Source passage =>
_ _ _ _
# Mythbusters-Brady Ellison



## azarcherymom (Jul 13, 2004)

Brady's Mythbusters episode "Arrow Machine Gun" (at least I think that's it) airs on Nov. 3rd. He taped it this past spring.


----------



## Phoenix1760 (Dec 10, 2009)

Had the chance to meet Brady in Vegas last year... and he has helped me alot with my shooting by giving some tips via email. Great guy! I know your proud!


----------



## pencarrow (Oct 3, 2003)

What is the Myth? Not Brady, for sure...........

Fritz


----------



## Archer 4 Life (Oct 27, 2008)

The man, the myth, the legend?


----------



## ghost_STi (Jul 25, 2010)

brady's a G.. rockin that pink recurve


----------



## NockOn (Feb 24, 2003)

azarcherymom said:


> Brady's Mythbusters episode "Arrow Machine Gun"


Can someone explain the Myth? I've never heard of it...
_ _ _ _
Listed records =>
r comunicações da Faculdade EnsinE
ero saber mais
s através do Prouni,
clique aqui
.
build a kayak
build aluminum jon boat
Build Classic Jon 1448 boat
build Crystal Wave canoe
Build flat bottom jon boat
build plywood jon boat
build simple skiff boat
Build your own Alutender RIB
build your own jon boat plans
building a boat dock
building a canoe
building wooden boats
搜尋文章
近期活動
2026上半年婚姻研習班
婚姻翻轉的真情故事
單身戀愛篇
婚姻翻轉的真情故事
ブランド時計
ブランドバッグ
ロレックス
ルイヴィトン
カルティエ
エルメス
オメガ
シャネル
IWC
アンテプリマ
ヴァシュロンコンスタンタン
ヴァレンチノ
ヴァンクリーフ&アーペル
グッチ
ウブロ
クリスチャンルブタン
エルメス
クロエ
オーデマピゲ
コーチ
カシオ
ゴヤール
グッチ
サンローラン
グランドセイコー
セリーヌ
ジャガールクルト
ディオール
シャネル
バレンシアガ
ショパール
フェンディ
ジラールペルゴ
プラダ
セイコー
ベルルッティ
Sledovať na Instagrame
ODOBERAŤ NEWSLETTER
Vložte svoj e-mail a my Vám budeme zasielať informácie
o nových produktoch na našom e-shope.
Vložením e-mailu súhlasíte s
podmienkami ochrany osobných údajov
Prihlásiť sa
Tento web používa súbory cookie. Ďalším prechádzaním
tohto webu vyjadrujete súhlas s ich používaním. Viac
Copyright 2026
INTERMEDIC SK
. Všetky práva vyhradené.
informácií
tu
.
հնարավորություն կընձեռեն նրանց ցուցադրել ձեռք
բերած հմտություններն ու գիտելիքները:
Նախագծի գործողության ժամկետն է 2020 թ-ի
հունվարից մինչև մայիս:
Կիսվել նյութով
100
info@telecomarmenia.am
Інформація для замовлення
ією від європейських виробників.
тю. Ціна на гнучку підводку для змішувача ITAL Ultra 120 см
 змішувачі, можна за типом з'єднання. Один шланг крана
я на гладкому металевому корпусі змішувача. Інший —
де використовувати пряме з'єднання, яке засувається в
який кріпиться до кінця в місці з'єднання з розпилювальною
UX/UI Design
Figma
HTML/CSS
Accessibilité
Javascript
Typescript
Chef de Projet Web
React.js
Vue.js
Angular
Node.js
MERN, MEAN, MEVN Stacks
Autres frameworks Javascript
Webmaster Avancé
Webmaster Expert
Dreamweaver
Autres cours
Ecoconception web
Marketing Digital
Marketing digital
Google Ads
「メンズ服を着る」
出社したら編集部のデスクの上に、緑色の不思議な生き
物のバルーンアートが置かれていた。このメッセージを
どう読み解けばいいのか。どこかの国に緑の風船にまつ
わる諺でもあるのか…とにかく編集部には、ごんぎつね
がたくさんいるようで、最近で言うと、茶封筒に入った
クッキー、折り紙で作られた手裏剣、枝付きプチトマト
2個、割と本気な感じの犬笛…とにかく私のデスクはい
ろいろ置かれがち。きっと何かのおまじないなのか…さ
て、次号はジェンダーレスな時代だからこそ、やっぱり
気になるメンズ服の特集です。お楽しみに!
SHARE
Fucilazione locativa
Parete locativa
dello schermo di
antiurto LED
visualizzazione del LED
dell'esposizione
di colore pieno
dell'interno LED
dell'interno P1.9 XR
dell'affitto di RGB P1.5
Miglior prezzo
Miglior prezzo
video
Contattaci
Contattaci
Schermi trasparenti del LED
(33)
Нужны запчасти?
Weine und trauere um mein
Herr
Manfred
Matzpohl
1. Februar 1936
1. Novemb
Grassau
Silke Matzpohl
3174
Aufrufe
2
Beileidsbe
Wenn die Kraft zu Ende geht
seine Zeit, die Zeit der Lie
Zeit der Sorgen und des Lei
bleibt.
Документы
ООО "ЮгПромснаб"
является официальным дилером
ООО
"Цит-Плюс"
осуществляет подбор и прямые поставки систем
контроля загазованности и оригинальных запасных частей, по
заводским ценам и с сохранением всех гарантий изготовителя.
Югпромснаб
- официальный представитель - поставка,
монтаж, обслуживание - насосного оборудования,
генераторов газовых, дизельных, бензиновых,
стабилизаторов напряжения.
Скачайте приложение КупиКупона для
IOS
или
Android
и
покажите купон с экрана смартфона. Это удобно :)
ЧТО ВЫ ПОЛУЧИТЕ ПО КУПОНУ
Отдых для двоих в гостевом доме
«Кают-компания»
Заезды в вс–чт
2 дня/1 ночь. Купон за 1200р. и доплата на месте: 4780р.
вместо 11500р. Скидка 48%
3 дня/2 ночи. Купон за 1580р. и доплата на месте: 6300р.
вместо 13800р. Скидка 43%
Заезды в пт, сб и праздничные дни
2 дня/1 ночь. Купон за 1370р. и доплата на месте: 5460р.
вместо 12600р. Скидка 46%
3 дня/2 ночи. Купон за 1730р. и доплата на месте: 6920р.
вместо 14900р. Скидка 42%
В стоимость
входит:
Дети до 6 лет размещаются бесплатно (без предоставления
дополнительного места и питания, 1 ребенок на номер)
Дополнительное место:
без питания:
_ _ _ _
Work request => Continue the forum thread about Brady Ellison's Mythbusters episode, starting right after its last post. The records have nothing to do with the text.

Exercise response =>
----------



## pencarrow (Oct 3, 2003)

The previews of the program talk about some kind of an ancient Roman war machine, I don't know what that has to do with Brady.


----------



## azarcherymom (Jul 13, 2004)

Speed and accuracy of machine vs man. Machine shot a lot further. Brady said Adam and Jamie were a lot of fun. He had a great time.


----------



## straat (Jan 22, 2009)

Just heard someone at my club talk about this episode, apparently it has already aired over here. Downloading it right now to watch


----------



## Brock Samson (Jul 13, 2009)

Here's a link to the youtube video. It's part 3 of 3 for the episode, and it's the only part Brady's actually in.

http://www.youtube.com/watch?v=qMJqRS7Pmxg&NR=1

I'm still going to watch the actual airing of the show here in the States!


----------



## EagleI79 (Jan 14, 2010)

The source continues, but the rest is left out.